» **What is being asked**: Repeat word for word the lines from the one containing "3: median 88, box" through the one containing "7: median 98, box", including both of those lines, and nothing else.

» **Entries provided**:
┌──

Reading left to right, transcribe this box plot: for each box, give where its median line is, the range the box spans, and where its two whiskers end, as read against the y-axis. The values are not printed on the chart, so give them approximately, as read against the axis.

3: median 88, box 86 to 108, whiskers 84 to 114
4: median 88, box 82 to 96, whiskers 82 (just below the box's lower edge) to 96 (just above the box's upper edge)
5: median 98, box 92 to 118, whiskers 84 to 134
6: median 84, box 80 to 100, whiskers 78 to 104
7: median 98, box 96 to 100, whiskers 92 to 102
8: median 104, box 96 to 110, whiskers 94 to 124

└──
┌──

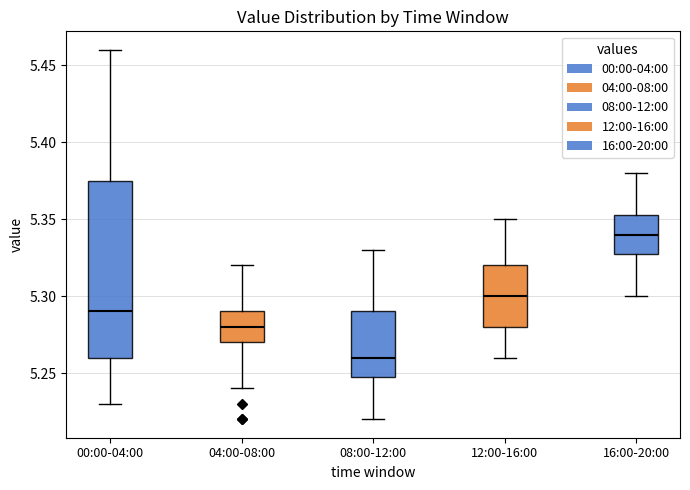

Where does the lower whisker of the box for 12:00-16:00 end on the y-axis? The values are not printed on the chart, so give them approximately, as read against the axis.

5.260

└──

» **Final answer**:
3: median 88, box 86 to 108, whiskers 84 to 114
4: median 88, box 82 to 96, whiskers 82 (just below the box's lower edge) to 96 (just above the box's upper edge)
5: median 98, box 92 to 118, whiskers 84 to 134
6: median 84, box 80 to 100, whiskers 78 to 104
7: median 98, box 96 to 100, whiskers 92 to 102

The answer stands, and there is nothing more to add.